- **TASK TO COMPLETE**
The response must consist of the lines below from the one with "image of human" through the one with "photomicrograph exhibits immunohistochemistry", exactly as they appear and with both ends kept.

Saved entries
★ ★ ★ ★ ★
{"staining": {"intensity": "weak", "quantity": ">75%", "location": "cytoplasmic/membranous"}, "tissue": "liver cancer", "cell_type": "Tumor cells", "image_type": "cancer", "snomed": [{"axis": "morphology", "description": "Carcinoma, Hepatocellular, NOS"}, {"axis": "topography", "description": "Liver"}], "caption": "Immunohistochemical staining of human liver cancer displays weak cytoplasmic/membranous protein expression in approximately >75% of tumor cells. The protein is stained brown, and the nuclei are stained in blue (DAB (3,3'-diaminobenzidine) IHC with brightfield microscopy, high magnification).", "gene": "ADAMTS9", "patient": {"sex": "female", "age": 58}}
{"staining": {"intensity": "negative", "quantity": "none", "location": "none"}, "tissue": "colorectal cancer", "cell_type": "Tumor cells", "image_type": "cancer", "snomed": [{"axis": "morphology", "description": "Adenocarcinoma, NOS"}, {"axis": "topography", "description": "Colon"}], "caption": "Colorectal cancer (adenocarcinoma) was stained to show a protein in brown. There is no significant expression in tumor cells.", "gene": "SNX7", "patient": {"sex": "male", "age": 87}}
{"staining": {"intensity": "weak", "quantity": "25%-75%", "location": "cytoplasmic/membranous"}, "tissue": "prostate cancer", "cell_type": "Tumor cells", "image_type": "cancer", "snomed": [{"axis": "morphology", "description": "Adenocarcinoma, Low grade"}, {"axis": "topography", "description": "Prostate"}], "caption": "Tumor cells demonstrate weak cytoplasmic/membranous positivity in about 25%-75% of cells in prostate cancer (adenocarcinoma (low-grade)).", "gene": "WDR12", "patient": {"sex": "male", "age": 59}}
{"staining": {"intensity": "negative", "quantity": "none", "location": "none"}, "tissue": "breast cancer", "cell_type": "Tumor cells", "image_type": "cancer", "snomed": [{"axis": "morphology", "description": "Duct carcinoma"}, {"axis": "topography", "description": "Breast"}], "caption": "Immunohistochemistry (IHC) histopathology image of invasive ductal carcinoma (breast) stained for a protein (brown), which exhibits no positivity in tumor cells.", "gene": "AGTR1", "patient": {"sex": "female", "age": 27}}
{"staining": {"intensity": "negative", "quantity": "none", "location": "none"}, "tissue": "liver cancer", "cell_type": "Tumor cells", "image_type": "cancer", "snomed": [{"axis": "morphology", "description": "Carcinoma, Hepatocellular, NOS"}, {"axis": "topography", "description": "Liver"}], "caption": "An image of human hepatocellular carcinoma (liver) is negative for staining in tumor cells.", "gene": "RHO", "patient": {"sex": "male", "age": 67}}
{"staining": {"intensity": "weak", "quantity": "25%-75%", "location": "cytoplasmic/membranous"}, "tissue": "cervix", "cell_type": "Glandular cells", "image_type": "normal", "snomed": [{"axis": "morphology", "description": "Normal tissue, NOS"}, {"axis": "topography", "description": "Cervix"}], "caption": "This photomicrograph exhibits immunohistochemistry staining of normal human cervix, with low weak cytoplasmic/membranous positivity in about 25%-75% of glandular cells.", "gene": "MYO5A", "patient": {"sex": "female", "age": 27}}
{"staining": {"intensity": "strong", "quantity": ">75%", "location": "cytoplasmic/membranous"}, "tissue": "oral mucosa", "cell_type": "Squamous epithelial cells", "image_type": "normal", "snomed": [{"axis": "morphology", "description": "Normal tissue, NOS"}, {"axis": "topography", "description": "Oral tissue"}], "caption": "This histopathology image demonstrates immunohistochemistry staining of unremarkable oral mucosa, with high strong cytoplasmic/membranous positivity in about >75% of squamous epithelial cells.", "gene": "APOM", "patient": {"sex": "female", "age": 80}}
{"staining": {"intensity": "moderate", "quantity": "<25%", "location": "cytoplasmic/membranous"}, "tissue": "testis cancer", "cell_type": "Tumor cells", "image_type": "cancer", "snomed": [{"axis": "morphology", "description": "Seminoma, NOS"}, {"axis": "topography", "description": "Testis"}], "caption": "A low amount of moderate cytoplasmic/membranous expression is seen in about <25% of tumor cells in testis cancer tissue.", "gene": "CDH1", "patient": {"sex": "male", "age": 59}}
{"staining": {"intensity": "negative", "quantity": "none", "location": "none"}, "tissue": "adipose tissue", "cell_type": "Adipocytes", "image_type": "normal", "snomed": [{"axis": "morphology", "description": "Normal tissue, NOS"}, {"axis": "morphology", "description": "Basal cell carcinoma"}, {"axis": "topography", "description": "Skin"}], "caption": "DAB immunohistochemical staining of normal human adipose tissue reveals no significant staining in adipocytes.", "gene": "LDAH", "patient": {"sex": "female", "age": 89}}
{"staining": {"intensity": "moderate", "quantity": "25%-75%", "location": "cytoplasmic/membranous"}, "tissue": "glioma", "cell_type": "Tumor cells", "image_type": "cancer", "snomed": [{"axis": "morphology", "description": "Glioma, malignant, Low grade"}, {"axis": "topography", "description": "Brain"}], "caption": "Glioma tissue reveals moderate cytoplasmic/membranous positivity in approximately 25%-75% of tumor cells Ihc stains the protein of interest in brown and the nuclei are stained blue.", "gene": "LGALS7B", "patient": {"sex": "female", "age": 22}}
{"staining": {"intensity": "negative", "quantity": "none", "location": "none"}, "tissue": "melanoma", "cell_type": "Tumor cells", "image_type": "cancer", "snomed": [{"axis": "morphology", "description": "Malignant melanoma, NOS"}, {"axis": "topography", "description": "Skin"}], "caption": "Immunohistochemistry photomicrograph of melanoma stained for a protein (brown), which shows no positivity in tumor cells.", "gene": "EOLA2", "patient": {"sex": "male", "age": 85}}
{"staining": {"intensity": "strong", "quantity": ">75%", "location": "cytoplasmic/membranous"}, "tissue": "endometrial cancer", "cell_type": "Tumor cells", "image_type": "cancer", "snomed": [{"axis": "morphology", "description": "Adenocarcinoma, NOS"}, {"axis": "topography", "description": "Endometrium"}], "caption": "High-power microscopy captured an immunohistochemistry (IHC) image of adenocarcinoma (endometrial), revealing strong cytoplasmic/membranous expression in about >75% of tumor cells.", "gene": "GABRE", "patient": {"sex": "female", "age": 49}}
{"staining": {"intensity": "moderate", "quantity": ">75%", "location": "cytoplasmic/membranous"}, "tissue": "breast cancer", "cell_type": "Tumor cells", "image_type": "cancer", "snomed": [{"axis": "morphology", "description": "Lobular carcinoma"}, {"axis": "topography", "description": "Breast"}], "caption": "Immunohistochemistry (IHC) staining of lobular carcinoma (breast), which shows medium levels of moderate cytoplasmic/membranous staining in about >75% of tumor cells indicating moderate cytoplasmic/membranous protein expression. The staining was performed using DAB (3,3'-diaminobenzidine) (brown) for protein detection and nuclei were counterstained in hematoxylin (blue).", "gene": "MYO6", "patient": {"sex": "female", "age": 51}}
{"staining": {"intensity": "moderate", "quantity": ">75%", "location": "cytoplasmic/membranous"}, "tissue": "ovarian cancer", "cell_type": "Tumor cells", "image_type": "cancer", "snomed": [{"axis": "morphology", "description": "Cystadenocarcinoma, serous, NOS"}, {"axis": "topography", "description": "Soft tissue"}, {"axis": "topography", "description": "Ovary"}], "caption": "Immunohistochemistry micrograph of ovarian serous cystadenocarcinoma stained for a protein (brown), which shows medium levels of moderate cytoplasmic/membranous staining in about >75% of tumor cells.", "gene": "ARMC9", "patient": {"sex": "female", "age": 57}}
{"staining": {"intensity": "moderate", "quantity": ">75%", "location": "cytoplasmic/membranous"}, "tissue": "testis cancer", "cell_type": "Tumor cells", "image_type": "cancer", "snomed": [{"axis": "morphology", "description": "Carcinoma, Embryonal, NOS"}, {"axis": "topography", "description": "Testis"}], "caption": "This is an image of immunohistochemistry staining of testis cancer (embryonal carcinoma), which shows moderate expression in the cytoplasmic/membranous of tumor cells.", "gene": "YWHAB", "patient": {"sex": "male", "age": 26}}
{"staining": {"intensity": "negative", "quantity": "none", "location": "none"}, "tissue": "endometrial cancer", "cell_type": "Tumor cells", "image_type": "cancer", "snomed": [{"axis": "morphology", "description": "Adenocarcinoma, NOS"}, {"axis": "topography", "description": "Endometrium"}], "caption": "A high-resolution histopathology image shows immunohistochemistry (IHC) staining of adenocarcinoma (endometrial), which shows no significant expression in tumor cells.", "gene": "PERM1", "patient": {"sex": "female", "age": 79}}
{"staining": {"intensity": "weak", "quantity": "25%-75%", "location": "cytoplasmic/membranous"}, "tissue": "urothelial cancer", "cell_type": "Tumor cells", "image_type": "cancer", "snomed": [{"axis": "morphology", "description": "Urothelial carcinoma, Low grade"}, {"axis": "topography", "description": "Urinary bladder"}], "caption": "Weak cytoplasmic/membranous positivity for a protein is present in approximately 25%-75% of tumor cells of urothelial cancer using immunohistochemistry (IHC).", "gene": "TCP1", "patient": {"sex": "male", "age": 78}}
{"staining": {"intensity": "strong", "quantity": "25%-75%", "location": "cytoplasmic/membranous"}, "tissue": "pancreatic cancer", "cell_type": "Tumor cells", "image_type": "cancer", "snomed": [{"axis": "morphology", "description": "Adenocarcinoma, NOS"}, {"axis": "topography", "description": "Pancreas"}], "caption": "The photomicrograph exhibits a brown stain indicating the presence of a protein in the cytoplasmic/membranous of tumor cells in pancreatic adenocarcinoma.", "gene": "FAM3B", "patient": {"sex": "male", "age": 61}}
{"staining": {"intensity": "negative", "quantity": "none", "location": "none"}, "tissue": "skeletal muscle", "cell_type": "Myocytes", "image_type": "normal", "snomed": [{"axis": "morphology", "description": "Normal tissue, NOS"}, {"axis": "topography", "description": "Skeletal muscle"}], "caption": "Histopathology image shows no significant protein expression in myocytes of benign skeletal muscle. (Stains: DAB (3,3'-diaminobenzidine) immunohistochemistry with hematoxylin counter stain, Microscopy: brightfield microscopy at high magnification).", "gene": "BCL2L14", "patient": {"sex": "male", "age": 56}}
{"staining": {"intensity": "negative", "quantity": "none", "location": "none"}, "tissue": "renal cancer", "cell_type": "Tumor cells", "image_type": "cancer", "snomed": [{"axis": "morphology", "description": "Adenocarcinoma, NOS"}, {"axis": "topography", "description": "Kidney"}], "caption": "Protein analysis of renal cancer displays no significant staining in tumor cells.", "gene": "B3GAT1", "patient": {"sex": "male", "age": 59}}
★ ★ ★ ★ ★
- **EXPECTED OUTPUT**
{"staining": {"intensity": "negative", "quantity": "none", "location": "none"}, "tissue": "liver cancer", "cell_type": "Tumor cells", "image_type": "cancer", "snomed": [{"axis": "morphology", "description": "Carcinoma, Hepatocellular, NOS"}, {"axis": "topography", "description": "Liver"}], "caption": "An image of human hepatocellular carcinoma (liver) is negative for staining in tumor cells.", "gene": "RHO", "patient": {"sex": "male", "age": 67}}
{"staining": {"intensity": "weak", "quantity": "25%-75%", "location": "cytoplasmic/membranous"}, "tissue": "cervix", "cell_type": "Glandular cells", "image_type": "normal", "snomed": [{"axis": "morphology", "description": "Normal tissue, NOS"}, {"axis": "topography", "description": "Cervix"}], "caption": "This photomicrograph exhibits immunohistochemistry staining of normal human cervix, with low weak cytoplasmic/membranous positivity in about 25%-75% of glandular cells.", "gene": "MYO5A", "patient": {"sex": "female", "age": 27}}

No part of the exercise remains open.